The Monday Intertitle: The Greeks Have an Intertitle for It
HELENA is a silent German two-part epic based on Greek mythology, directed by Manfred Noa and released, unfortunately, the same year as Lang’s DIE NIBELUNGEN. The public stayed away in droves every bit as big as those the filmmaker mustered to represent the fall of Troy. It’s as if a critic wrote, “If you only see one two-part mythological epic this year, make it Lang’s DIE NIBELUNGEN,” and the public decided to take that as an instruction.
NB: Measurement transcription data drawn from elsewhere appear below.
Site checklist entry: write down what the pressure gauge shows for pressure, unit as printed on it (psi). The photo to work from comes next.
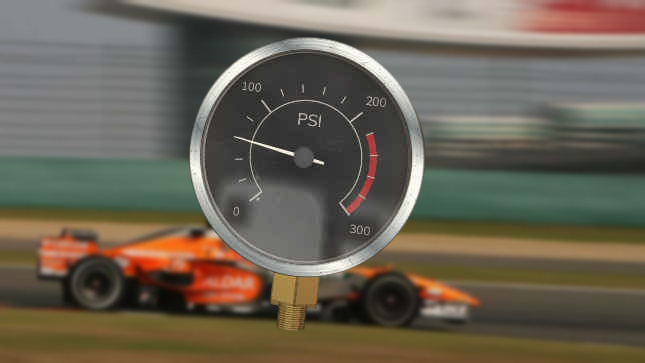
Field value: 60 psi
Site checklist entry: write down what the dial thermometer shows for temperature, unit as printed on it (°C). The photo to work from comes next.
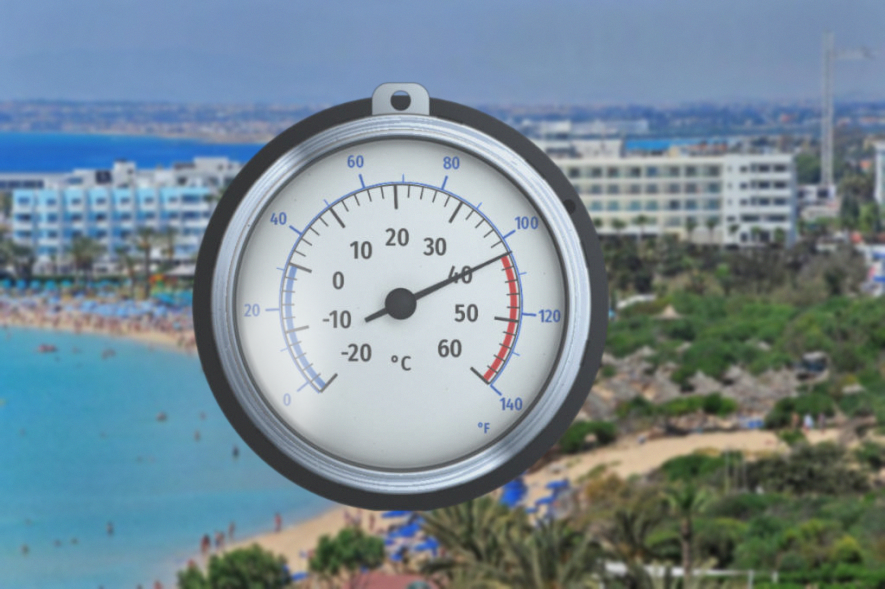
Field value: 40 °C
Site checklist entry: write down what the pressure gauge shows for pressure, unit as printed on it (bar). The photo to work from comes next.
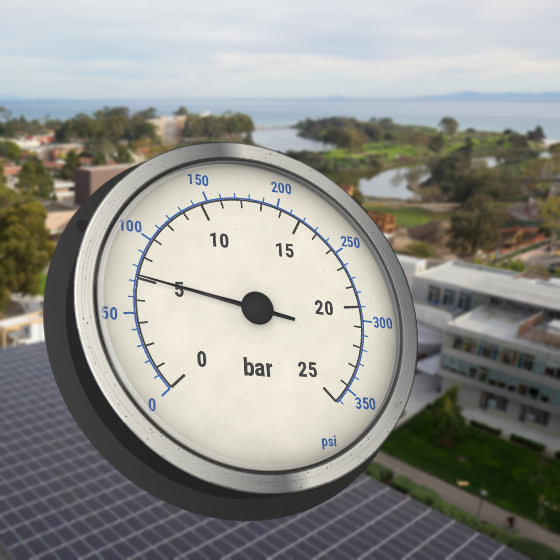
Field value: 5 bar
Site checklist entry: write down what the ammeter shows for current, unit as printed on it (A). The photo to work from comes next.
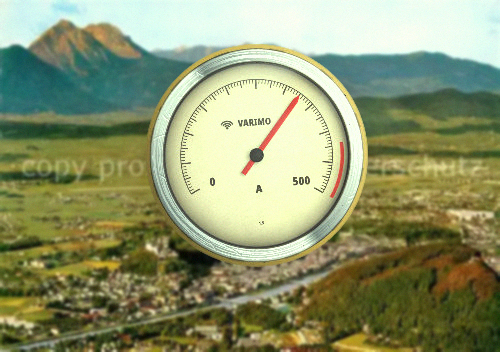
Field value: 325 A
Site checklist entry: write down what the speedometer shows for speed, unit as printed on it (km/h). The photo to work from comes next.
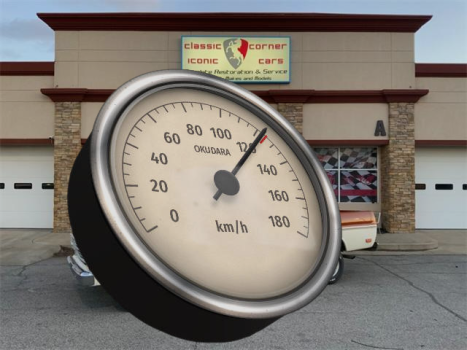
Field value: 122.5 km/h
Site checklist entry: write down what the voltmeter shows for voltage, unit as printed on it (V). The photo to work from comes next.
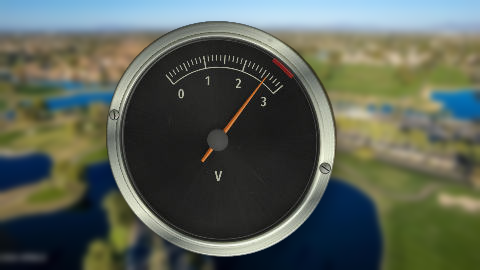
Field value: 2.6 V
A shame, for though Lang’s film deserves its place in history (or another, better place in history — not as a Nazi favourite but as a prophecy of the destruction wrought by war and hatred), Noa’s film is visually splendid and dramatically quite pleasing, though I would slightly fault his taste in casting the authoritative but not particularly ravishing Edy Darclea as Helen of Troy. But what are you gonna do? One man’s face that launched a thousand ships is another man’s limpet-studded wharf. Not that Edy D is a limpet-studded wharf. She’s fine, she’s just not sensational. She’s no Edie Sedgwick.
Through a glass Darclea.
Unlike in that Wolfgang Petersen foolishness, the Germans aren’t afraid to bring the gods of Olympus onscreen, which is just as well, for they have a crucial role to play in Homer’s scenario. But we’re not treated to Olivier and Andress and Maggie Smith or their Teuton equivalents wafting about amid dry ice and columns, which might get kitsch. The divine figures appear only in visions witnessed by the mortals, which allows for plenty of stylisation and guards against FANTASIA syndrome. It’s a brilliant solution, and one that should be revived the very next time somebody does something mythic with gods in.
Filmed in the splendour of dactylic hexameter!
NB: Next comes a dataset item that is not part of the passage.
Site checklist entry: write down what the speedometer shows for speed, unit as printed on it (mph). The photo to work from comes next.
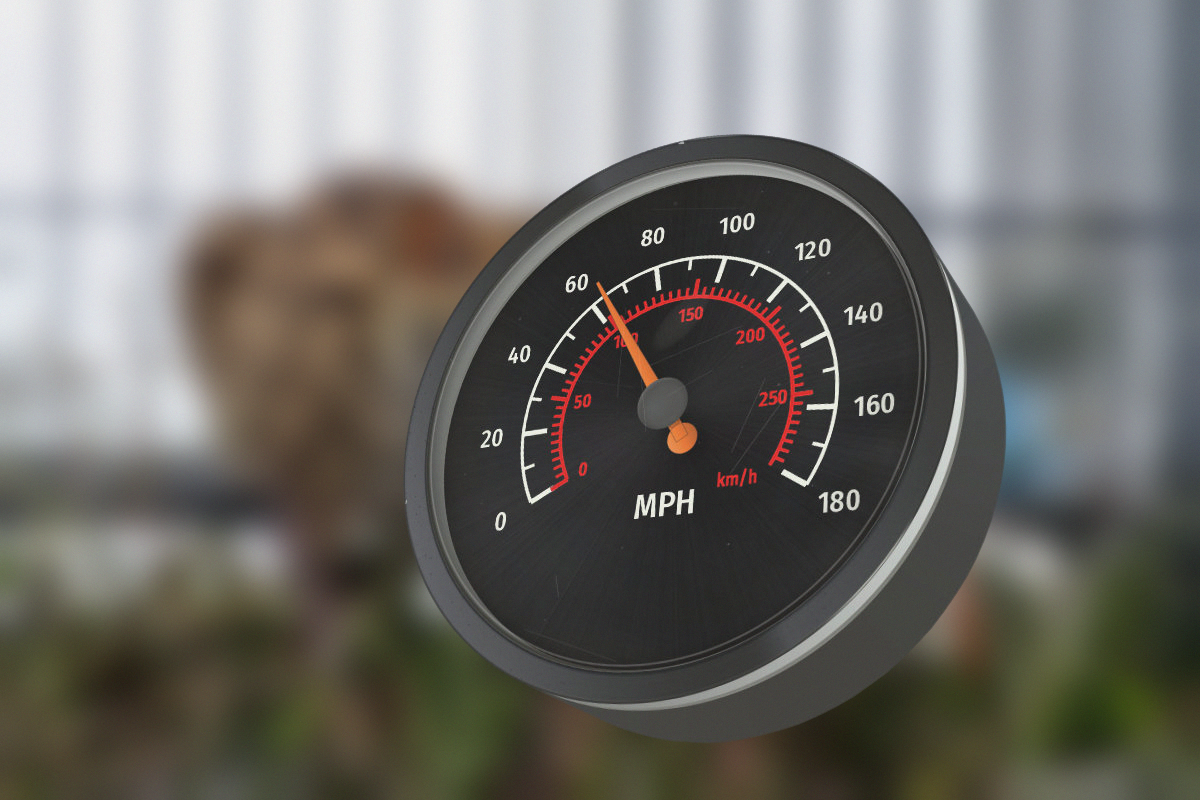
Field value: 65 mph
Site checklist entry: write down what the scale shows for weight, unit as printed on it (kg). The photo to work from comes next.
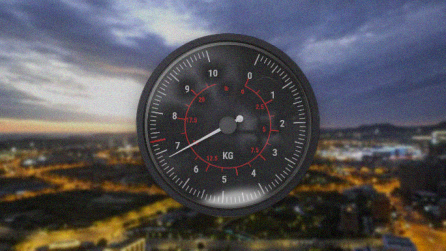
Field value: 6.8 kg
The only star name I recognize is Albert Basserman, who turned up in THE RED SHOES decades later. Maybe it’s the lack of star power that scuppered Noa’s bold enterprise. The film was rediscovered after many years considered lost, and deserves to be properly available. Check out Kristin Thompson’s ten best of 1923 (it’s my annual favourite blog event) and note just how few truly major silent dramas are available to buy in decent condition.
What else do we need? Oh yes, the promised intertitle, bilingual and wreathed in laurel leaves. Enjoy!
Me: “I don’t know.”
Fiona: “Then you shouldn’t have posted it.”
STOP STOP PRESS: according to Google Translate the French means “You have the power to ward off the dark future. Tell me if I must leave for Cythera.” But it says the German means “Yours is the power to summon the dark future. Customer to me whether I should follow the call to Cythera.”